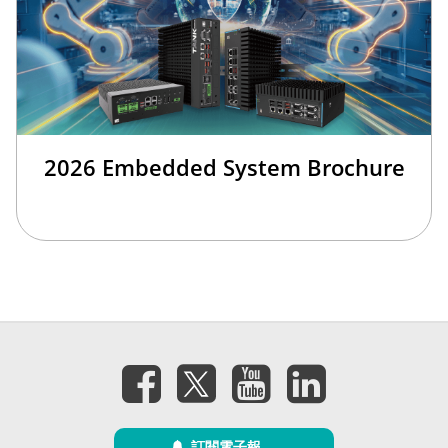
2026 Embedded System Brochure
訂閱電子報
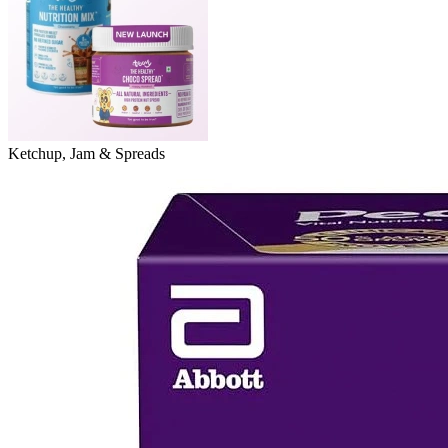
Ketchup, Jam & Spreads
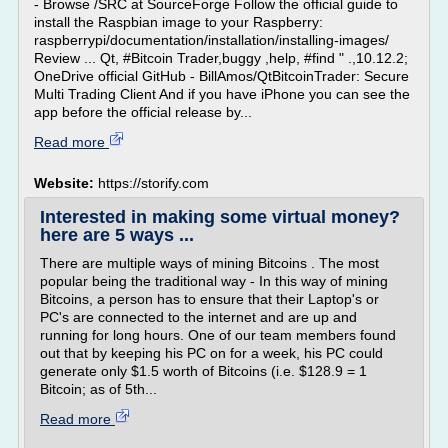
- Browse /SRC at SourceForge Follow the official guide to
install the Raspbian image to your Raspberry:
raspberrypi/documentation/installation/installing-images/
Review ... Qt, #Bitcoin Trader,buggy ,help, #find " .,10.12.2;
OneDrive official GitHub - BillAmos/QtBitcoinTrader: Secure
Multi Trading Client And if you have iPhone you can see the
app before the official release by...
Read more
Website:
https://storify.com
Interested in making some virtual money?
here are 5 ways ...
There are multiple ways of mining Bitcoins . The most
popular being the traditional way - In this way of mining
Bitcoins, a person has to ensure that their Laptop's or
PC's are connected to the internet and are up and
running for long hours. One of our team members found
out that by keeping his PC on for a week, his PC could
generate only $1.5 worth of Bitcoins (i.e. $128.9 = 1
Bitcoin; as of 5th...
Read more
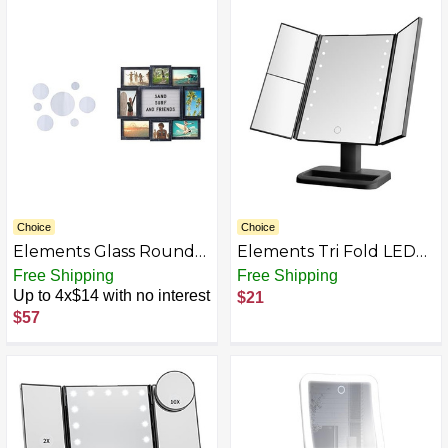
and 10X Magnification
Vanity Table with
Mirror, Smart Touch
Cushioned Stool
Control, 360°Rotation,
White
Choice
Choice
Elements Glass Round
Elements Tri Fold LED
Mirrors and Collage
Vanity Mirror, 3
Free Shipping
Free Shipping
Frames
Magnifications and
Up to 4x$14 with no interest
$21
Dimmable LED Lights
$57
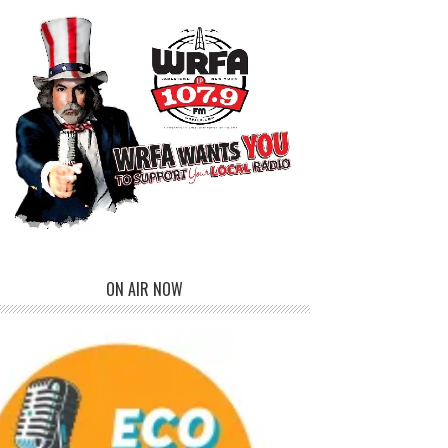
ON AIR NOW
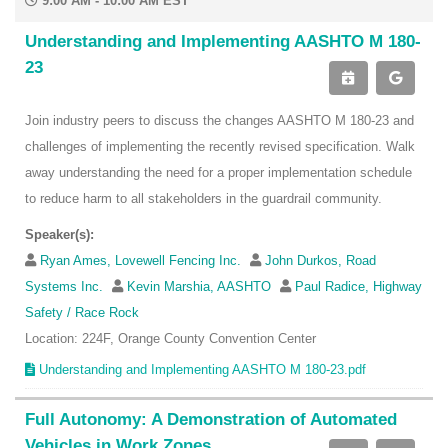
9:00 AM - 10:00 AM EST
Understanding and Implementing AASHTO M 180-
23
Join industry peers to discuss the changes AASHTO M 180-23 and
challenges of implementing the recently revised specification. Walk
away understanding the need for a proper implementation schedule
to reduce harm to all stakeholders in the guardrail community.
Speaker(s):
Ryan Ames, Lovewell Fencing Inc.
John Durkos, Road
Systems Inc.
Kevin Marshia, AASHTO
Paul Radice, Highway
Safety / Race Rock
Location: 224F, Orange County Convention Center
Understanding and Implementing AASHTO M 180-23.pdf
Full Autonomy: A Demonstration of Automated
Vehicles in Work Zones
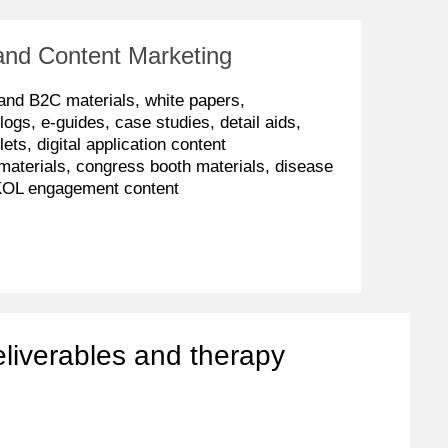
and Content Marketing
and B2C materials, white papers,
logs, e-guides, case studies, detail aids,
lets, digital application content
materials, congress booth materials, disease
KOL engagement content
eliverables and therapy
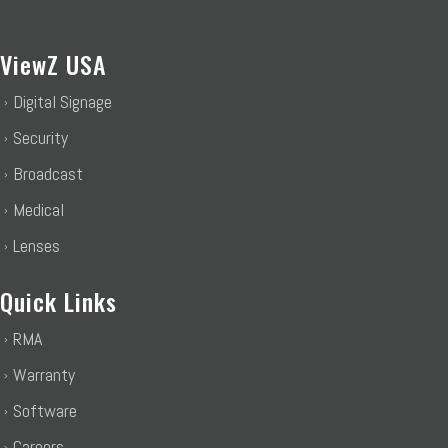
ViewZ USA
Digital Signage
Security
Broadcast
Medical
Lenses
Quick Links
RMA
Warranty
Software
Careers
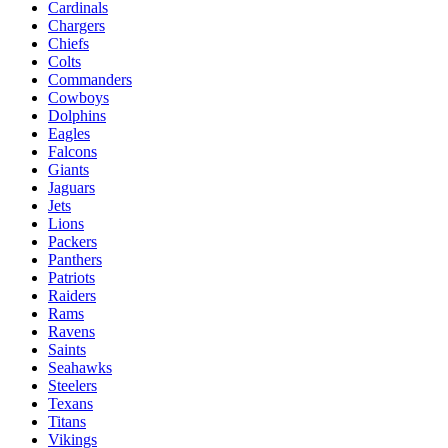
Cardinals
Chargers
Chiefs
Colts
Commanders
Cowboys
Dolphins
Eagles
Falcons
Giants
Jaguars
Jets
Lions
Packers
Panthers
Patriots
Raiders
Rams
Ravens
Saints
Seahawks
Steelers
Texans
Titans
Vikings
========================
WORK REQUEST = Rewrite every line of text read from the entries as one numbered list, skipping blank lines and leaving out the pictures.

RESULT OF THIS TASK =
1. 2026 Embedded System Brochure
2. 訂閱電子報
3. Ketchup, Jam & Spreads
4. - Browse /SRC at SourceForge Follow the official guide to
5. install the Raspbian image to your Raspberry:
6. raspberrypi/documentation/installation/installing-images/
7. Review ... Qt, #Bitcoin Trader,buggy ,help, #find " .,10.12.2;
8. OneDrive official GitHub - BillAmos/QtBitcoinTrader: Secure
9. Multi Trading Client And if you have iPhone you can see the
10. app before the official release by...
11. Read more
12. Website:
13. https://storify.com
14. Interested in making some virtual money?
15. here are 5 ways ...
16. There are multiple ways of mining Bitcoins . The most
17. popular being the traditional way - In this way of mining
18. Bitcoins, a person has to ensure that their Laptop's or
19. PC's are connected to the internet and are up and
20. running for long hours. One of our team members found
21. out that by keeping his PC on for a week, his PC could
22. generate only $1.5 worth of Bitcoins (i.e. $128.9 = 1
23. Bitcoin; as of 5th...
24. Read more
25. and 10X Magnification
26. Vanity Table with
27. Mirror, Smart Touch
28. Cushioned Stool
29. Control, 360°Rotation,
30. White
31. Choice
32. Choice
33. Elements Glass Round
34. Elements Tri Fold LED
35. Mirrors and Collage
36. Vanity Mirror, 3
37. Free Shipping
38. Free Shipping
39. Frames
40. Magnifications and
41. Up to 4x$14 with no interest
42. $21
43. Dimmable LED Lights
44. $57
45. ON AIR NOW
46. 9:00 AM - 10:00 AM EST
47. Understanding and Implementing AASHTO M 180-
48. 23
49. Join industry peers to discuss the changes AASHTO M 180-23 and
50. challenges of implementing the recently revised specification. Walk
51. away understanding the need for a proper implementation schedule
52. to reduce harm to all stakeholders in the guardrail community.
53. Speaker(s):
54. Ryan Ames, Lovewell Fencing Inc.
55. John Durkos, Road
56. Systems Inc.
57. Kevin Marshia, AASHTO
58. Paul Radice, Highway
59. Safety / Race Rock
60. Location: 224F, Orange County Convention Center
61. Understanding and Implementing AASHTO M 180-23.pdf
62. Full Autonomy: A Demonstration of Automated
63. Vehicles in Work Zones
64. and Content Marketing
65. and B2C materials, white papers,
66. logs, e-guides, case studies, detail aids,
67. lets, digital application content
68. materials, congress booth materials, disease
69. KOL engagement content
70. eliverables and therapy
71. ViewZ USA
72. Digital Signage
73. Security
74. Broadcast
75. Medical
76. Lenses
77. Quick Links
78. RMA
79. Warranty
80. Software
81. Careers
82. Cardinals
83. Chargers
84. Chiefs
85. Colts
86. Commanders
87. Cowboys
88. Dolphins
89. Eagles
90. Falcons
91. Giants
92. Jaguars
93. Jets
94. Lions
95. Packers
96. Panthers
97. Patriots
98. Raiders
99. Rams
100. Ravens
101. Saints
102. Seahawks
103. Steelers
104. Texans
105. Titans
106. Vikings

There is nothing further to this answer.